**Task objective**
Recast everything from the line containing "Is the value" down to the end of the rows as a Markdown table with the columns No. and Text, one numbered line per table row. Skip blank lines and leave the pictures out.

--- Exercise inputs Enclosed Below ---

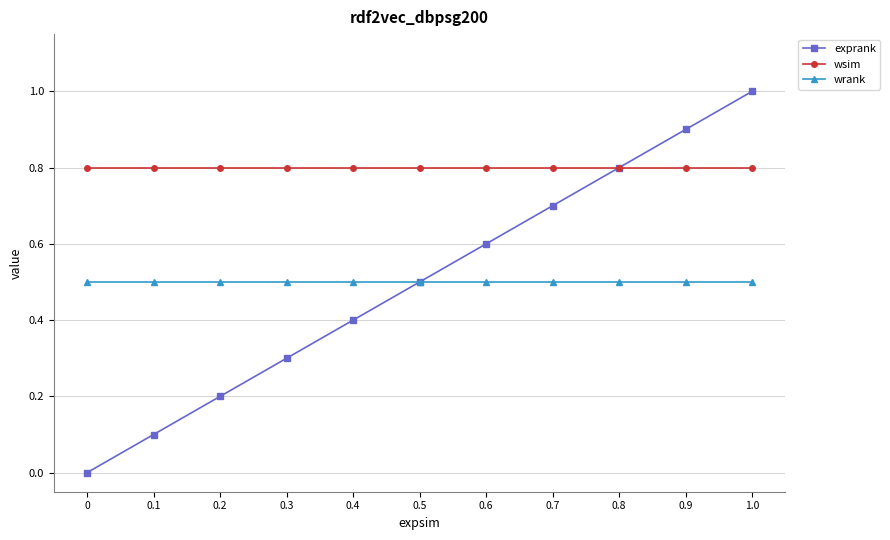

Which series changed the most between 0 and 0.8?

exprank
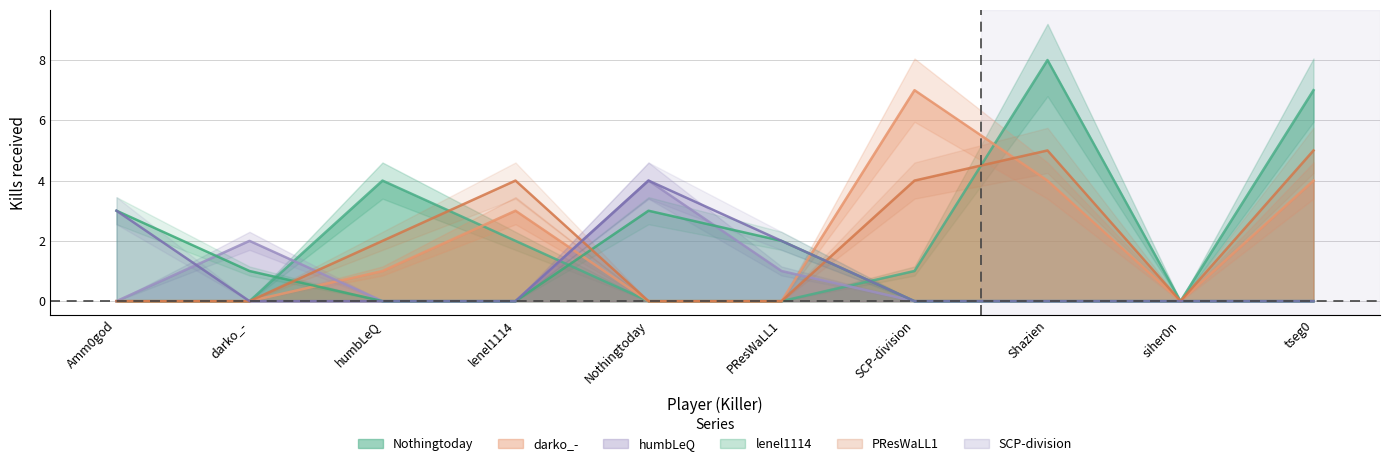

What is the total value across all series at Amm0god?

6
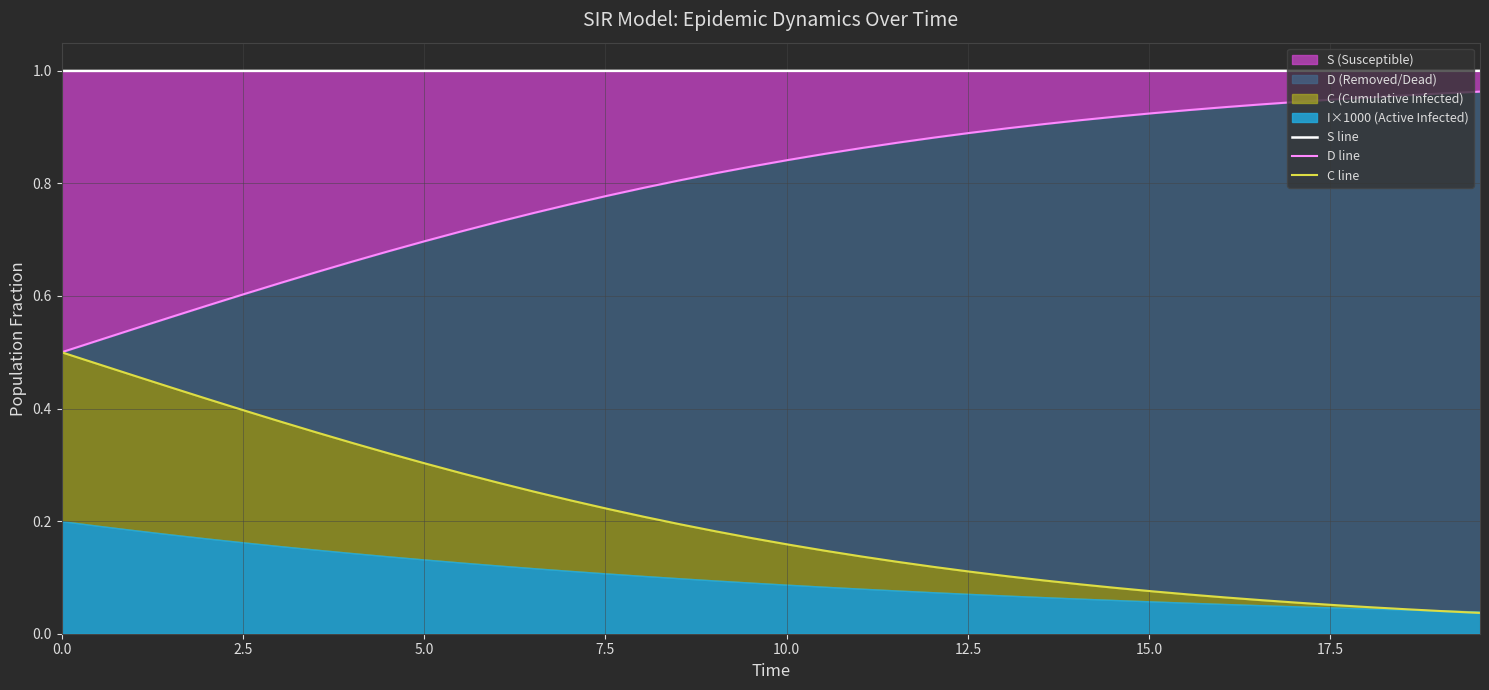

Is the value of C line at 27 greater than the value of S line at 38?

No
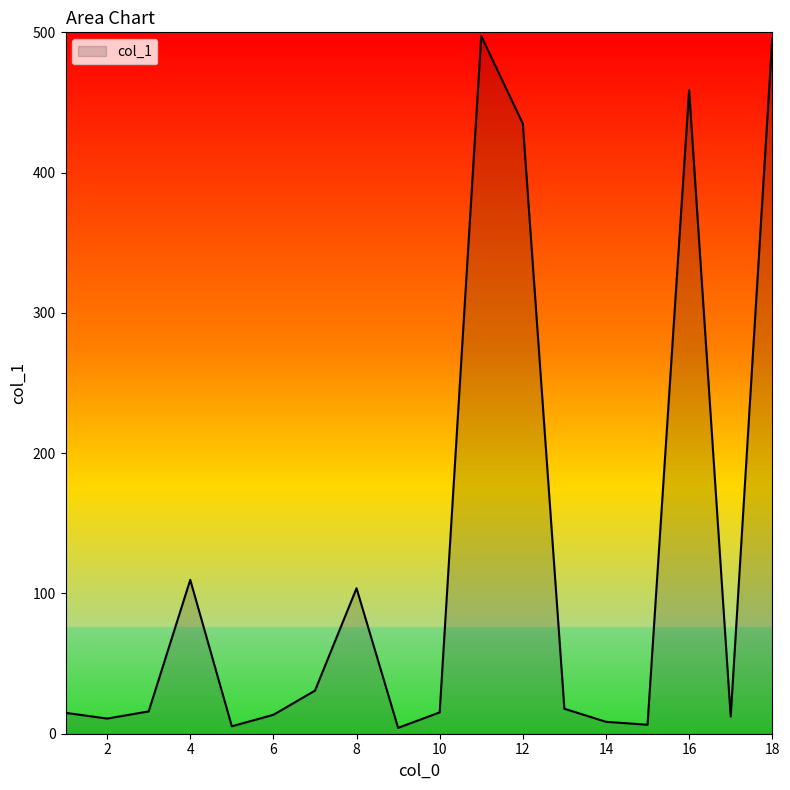

What is the maximum value shown in the chart?

497.4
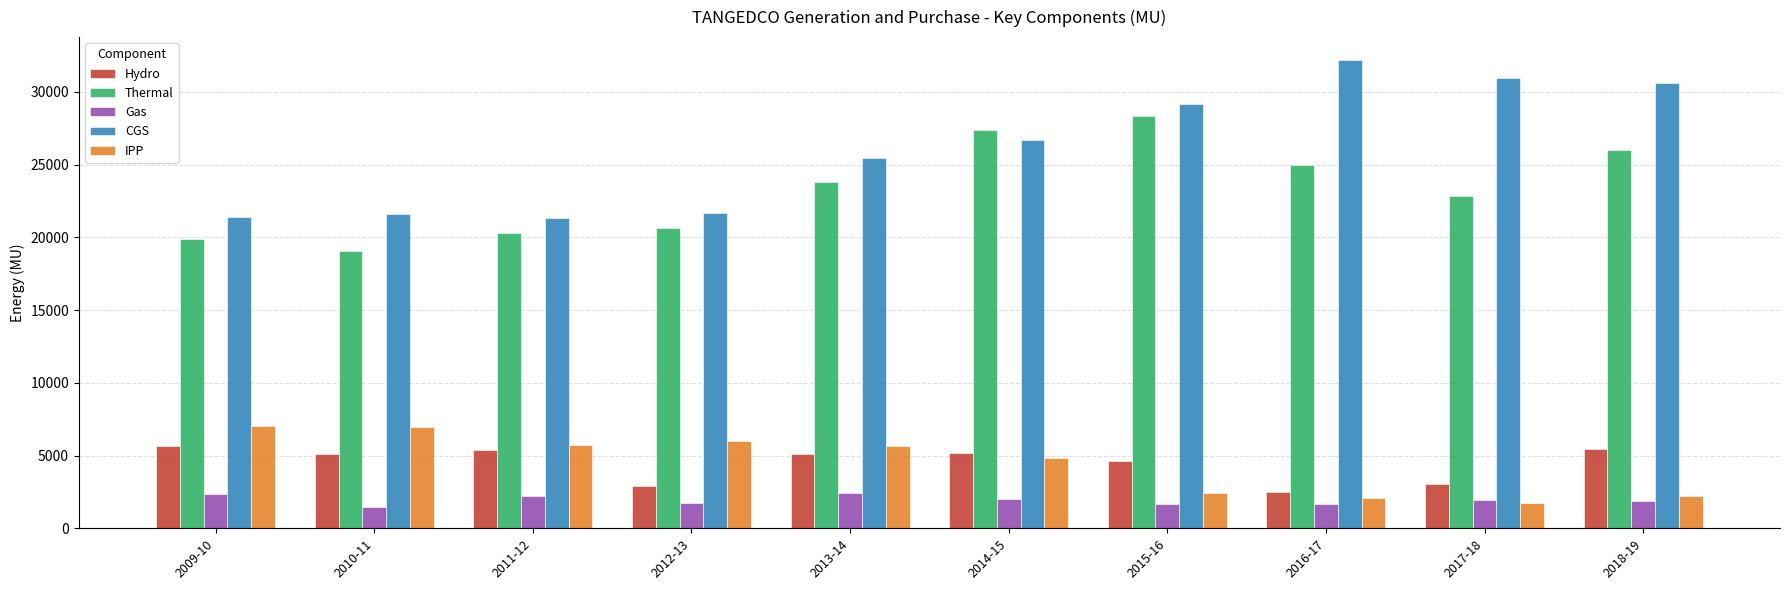

At which label does Thermal reach its minimum?

2010-11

--- End of Enclosed Exercise inputs ---

**Exercise output**
| No. | Text |
|---|---|
| 1 | Is the value of C line at 27 greater than the value of S line at 38? |
| 2 | No |
| 3 | What is the maximum value shown in the chart? |
| 4 | 497.4 |
| 5 | At which label does Thermal reach its minimum? |
| 6 | 2010-11 |